Naturalmente, lo que vuelve el trabajo sabroso es la “autenticidad” -con todo el peso retórico cuestionable del caso- de las tomas: nada fue manipulado por Atme, los bustos, las estatuas, los cuadros, los grabados, los billetes y los dibujos que representan al héroe no fueron alterados para sacar fotos, son images-trouvé, deformadas y revividas (creando extrañamiento, ostranenie, como dice Andacht citando a Víktor Shklovski) sólo por los escorzos elegidos: el caso más patente, la cabeza en bronce del prócer que, por superposición, parece actuar como un empleado de algún punto de informe público, banalización del leader que informa sobre el qué hacer (como decía Lenin). El semiólogo ha creado, en su artículo, un neologismo que explicaría esta presencia, tan aletargada por los ojos (y tal vez las cabezas) de los orientales: el “artiguema”, una “unidad de culto básica” formada por su carácter figurativo; o sea, su representación (moldeada, cuando no directamente reproducida, sobre los más célebres, los de Manuel Blanes, Zorrilla de San Martín, Ángel Zanelli, Federico Soneira), su carácter indicial, vale decir la incorporación de dicha iconografía en el contexto “real” (un jardín, una oficina, la calle, la plaza y sus elementos) y finalmente, el más debilitado, su carácter simbólico.

Las fotos de Atme (por cierto, de manera más incisiva si son leídas con el texto de Andacht) hacen vacilar definitivamente lo que es, sin dudas, cada monumentalización plástica de una persona, la derivación hacia mero imago, despojada por agotamiento de toda sustancia e incrementada aquí por la desaparición total de la presencia humana: en las imágenes de Atme nunca aparecen transeúntes. La fascinación por la multiplicación y omnipresencia de Artigas en cada centro, escuela, hospital, en fin, cada rincón público (y no), parece nacer como compensación de la escasa ejemplaridad de su figura (por ejemplo, ninguna “hagiografía” podría soportar un confinamiento tan largo y hueco de acontecimientos en otra tierra) que se refleja en la ausencia de retratos del mismo en vida, salvo justamente uno, totalmente antiheroico, con el militar ya viejo y autoexiliado, en pose humilde -un poncho en lugar del uniforme, una silla rústica-: el dibujo “paraguayo” de Alfred Demersay.

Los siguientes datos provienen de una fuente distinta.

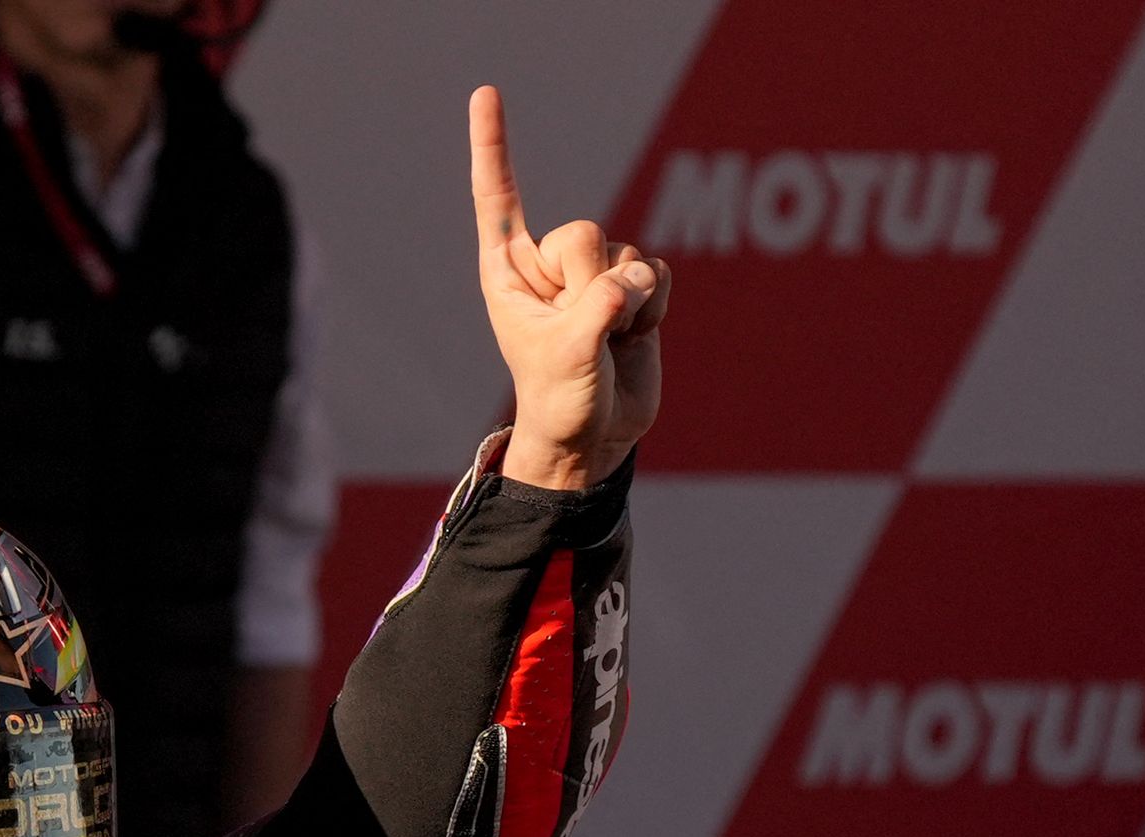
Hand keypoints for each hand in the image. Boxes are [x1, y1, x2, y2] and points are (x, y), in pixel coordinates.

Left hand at [470, 85, 669, 490]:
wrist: (596, 436)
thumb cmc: (562, 400)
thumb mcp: (568, 356)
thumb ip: (599, 307)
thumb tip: (634, 279)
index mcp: (509, 273)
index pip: (499, 198)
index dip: (493, 146)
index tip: (486, 92)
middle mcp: (550, 266)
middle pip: (584, 232)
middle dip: (592, 284)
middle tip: (584, 332)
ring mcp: (593, 275)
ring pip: (626, 254)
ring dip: (628, 304)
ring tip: (609, 343)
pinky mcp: (633, 289)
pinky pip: (659, 272)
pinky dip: (655, 307)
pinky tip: (635, 336)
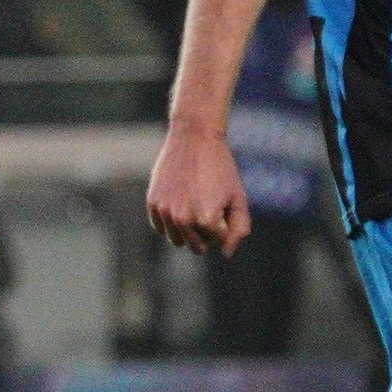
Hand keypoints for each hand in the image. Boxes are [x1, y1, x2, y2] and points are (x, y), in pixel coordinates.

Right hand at [145, 125, 248, 253]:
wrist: (194, 139)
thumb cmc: (221, 168)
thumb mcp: (238, 198)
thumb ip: (239, 229)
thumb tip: (225, 252)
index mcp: (207, 221)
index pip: (218, 241)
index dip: (224, 223)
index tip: (223, 202)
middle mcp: (183, 220)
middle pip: (197, 246)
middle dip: (206, 232)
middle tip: (208, 205)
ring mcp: (165, 212)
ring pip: (177, 241)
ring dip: (187, 230)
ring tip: (194, 204)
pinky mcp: (152, 204)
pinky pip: (160, 228)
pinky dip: (170, 221)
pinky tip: (179, 201)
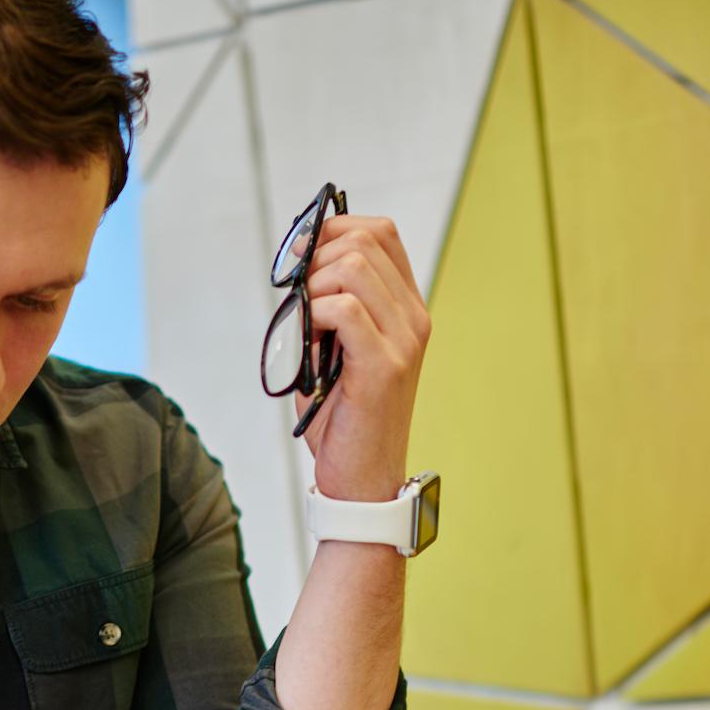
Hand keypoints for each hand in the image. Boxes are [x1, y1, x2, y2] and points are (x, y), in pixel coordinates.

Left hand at [296, 214, 430, 500]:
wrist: (362, 479)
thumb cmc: (343, 418)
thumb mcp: (335, 349)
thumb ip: (327, 306)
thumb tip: (295, 265)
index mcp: (406, 309)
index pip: (380, 233)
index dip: (334, 229)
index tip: (301, 256)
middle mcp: (414, 318)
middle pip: (363, 240)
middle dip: (316, 258)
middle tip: (297, 298)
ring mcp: (404, 340)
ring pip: (351, 267)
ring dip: (312, 287)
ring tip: (304, 325)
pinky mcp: (385, 365)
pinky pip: (342, 309)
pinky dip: (314, 316)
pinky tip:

Es como si los orientales huérfanos de la imagen de su “padre” la hubieran creado de la nada para luego ampliarla furiosamente. Es sintomático, por ejemplo, que la película La redota-Una historia de Artigas, de César Charlone (2011), además de problemáticamente “narrada” por un español, se mueva alrededor de la construcción imaginaria del retrato del prócer por parte de Blanes.

En sus mejores piezas (el Artigas morcelé en pedazos de afiches arrancados y páginas de cuaderno, ausente de su pedestal y, sólo en el libro, tras rejas y “duplicado” mientras se mira), el trabajo de Atme hace explotar esta contradicción entre la “sobre -exposición” de los rasgos de Artigas y su parcial invisibilidad alegórica, en un movimiento que recuerda un poco el cuento “La carta robada”, de Poe: paradójicamente, dado que todo el mundo la puede ver todo el tiempo, nadie la encuentra.